RECORDS PROVIDED Block Start

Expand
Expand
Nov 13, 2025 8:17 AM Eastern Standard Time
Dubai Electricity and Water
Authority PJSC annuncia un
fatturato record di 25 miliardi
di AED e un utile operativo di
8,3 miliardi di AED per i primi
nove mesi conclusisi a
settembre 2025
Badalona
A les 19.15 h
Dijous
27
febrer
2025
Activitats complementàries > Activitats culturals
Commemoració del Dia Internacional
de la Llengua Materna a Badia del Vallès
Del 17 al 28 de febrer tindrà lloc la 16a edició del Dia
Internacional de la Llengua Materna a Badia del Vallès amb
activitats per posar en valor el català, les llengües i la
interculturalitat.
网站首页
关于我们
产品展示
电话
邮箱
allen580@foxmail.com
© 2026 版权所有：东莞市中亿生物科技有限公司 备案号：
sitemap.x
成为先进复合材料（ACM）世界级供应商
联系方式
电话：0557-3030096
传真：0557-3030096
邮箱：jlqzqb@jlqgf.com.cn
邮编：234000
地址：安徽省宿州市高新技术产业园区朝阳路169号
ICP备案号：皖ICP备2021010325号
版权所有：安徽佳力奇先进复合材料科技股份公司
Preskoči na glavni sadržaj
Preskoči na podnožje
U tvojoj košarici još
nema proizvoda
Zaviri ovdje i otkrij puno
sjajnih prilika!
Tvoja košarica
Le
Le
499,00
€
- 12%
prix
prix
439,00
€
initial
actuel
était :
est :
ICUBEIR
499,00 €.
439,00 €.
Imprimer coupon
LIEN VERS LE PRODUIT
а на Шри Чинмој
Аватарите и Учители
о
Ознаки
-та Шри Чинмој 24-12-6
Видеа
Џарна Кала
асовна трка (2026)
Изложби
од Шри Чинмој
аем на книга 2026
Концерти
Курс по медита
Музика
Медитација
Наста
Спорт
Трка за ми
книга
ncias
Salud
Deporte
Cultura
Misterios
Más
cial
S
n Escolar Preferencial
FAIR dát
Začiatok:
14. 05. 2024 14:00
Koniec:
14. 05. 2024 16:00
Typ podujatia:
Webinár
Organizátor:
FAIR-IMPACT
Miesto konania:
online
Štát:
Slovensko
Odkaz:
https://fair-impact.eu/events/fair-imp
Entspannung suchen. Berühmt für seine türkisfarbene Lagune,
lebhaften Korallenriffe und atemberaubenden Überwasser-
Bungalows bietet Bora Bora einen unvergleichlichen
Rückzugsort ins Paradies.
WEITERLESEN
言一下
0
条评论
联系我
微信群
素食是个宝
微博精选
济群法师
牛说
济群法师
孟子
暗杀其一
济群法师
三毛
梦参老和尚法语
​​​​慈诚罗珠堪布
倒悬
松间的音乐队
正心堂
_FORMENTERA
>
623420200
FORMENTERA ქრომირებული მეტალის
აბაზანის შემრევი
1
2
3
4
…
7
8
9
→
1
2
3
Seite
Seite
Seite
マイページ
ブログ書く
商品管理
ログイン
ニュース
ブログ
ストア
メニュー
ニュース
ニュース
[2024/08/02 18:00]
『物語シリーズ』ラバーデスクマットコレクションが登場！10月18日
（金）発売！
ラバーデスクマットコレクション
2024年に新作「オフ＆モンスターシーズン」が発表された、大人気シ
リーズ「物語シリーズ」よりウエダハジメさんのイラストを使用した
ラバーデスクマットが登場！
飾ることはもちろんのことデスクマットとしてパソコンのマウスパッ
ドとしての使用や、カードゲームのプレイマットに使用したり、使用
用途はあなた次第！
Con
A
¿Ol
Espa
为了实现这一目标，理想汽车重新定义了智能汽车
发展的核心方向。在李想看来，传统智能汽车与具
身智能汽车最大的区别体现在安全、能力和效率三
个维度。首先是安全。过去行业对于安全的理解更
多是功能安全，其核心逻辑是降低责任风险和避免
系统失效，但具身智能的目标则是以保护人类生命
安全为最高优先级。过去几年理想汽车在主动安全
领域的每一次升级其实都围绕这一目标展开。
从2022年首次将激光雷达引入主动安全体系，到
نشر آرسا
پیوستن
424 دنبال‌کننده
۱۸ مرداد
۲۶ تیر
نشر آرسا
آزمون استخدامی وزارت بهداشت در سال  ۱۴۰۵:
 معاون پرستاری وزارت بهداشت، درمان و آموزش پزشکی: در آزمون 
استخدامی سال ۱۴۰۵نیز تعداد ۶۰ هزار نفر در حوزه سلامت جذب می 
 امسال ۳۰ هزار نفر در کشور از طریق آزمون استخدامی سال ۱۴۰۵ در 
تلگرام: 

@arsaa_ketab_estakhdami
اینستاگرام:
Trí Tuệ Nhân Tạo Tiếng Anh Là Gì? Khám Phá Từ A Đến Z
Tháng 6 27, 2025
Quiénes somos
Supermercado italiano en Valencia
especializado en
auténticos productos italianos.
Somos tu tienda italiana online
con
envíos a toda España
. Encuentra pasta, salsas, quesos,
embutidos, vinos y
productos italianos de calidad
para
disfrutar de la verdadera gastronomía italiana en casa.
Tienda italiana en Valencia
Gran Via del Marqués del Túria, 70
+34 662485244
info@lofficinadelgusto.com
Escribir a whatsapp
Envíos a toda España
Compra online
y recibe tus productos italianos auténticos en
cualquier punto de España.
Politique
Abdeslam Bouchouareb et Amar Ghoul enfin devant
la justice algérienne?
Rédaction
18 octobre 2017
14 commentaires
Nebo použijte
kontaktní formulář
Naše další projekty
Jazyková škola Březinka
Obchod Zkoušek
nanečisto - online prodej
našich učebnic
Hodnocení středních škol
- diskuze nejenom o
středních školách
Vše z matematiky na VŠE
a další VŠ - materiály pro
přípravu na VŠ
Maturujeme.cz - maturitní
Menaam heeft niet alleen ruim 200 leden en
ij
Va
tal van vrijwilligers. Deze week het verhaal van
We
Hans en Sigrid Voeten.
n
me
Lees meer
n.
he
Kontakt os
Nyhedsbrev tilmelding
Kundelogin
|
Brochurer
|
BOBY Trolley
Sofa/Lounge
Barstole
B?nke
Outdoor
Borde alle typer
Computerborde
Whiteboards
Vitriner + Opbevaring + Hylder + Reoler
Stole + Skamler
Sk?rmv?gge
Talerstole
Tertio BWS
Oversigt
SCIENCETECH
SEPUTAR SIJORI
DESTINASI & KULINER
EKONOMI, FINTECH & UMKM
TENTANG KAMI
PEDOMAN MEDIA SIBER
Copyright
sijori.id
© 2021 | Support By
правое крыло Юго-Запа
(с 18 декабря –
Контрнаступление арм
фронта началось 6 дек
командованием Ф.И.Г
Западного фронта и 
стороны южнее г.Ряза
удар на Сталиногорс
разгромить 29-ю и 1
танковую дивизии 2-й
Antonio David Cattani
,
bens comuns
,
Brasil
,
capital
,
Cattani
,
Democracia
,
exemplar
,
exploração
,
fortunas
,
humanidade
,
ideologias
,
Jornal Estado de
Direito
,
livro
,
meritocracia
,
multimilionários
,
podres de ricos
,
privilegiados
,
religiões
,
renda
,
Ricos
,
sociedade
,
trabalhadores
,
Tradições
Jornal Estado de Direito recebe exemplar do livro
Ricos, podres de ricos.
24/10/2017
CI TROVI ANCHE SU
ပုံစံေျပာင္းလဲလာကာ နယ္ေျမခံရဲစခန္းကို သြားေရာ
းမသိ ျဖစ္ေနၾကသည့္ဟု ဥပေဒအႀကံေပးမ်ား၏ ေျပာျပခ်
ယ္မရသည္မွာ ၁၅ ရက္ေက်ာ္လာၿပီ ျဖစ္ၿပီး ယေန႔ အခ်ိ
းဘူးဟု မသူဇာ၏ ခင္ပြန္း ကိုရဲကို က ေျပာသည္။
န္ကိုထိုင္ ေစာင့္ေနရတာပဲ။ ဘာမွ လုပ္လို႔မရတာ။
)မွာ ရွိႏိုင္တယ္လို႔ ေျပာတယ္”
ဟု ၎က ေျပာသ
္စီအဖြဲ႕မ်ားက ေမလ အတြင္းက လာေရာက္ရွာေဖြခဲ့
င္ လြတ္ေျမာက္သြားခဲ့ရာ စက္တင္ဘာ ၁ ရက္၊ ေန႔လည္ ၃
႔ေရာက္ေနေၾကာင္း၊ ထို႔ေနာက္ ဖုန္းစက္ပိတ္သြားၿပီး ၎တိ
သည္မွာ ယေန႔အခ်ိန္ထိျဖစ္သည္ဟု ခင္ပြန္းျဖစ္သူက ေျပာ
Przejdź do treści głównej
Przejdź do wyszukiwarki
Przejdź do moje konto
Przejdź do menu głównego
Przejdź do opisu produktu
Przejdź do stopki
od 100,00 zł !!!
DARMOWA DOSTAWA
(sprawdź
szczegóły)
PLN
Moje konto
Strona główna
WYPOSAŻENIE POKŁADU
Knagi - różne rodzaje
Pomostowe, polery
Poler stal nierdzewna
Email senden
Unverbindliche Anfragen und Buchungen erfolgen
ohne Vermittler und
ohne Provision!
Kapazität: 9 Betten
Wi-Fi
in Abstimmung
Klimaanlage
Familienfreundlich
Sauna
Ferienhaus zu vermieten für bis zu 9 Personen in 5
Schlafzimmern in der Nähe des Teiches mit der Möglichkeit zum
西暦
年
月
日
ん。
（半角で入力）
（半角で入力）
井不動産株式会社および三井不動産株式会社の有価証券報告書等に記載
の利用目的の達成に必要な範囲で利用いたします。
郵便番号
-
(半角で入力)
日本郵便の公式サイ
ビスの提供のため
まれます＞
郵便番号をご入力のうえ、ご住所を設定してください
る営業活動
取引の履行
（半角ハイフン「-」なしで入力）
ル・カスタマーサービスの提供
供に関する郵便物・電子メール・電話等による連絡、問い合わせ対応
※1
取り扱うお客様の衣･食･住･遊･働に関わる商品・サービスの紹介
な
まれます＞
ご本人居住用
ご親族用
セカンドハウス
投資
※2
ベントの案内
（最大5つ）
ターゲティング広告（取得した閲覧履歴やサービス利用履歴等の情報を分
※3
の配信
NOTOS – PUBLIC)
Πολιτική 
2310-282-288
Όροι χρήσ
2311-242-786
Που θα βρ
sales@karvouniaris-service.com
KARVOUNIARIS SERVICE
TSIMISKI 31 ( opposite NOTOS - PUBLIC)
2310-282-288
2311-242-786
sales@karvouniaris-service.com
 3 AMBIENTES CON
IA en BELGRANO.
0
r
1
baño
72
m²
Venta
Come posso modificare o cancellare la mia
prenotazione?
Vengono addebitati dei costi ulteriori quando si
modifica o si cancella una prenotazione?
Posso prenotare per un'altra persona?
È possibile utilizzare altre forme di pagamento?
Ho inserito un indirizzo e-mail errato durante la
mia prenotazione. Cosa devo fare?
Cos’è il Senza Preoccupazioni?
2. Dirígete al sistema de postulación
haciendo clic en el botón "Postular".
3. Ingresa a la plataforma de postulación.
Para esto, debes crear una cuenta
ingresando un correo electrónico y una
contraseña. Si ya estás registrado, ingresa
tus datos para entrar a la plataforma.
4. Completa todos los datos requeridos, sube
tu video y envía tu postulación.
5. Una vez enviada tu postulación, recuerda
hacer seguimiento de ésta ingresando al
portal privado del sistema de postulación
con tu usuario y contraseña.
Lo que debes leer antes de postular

RECORDS PROVIDED Block End

Pick each line holding "podres" out of the entries above and return it.

FINISHED EXERCISE:
podres de ricos
Ricos, podres de ricos.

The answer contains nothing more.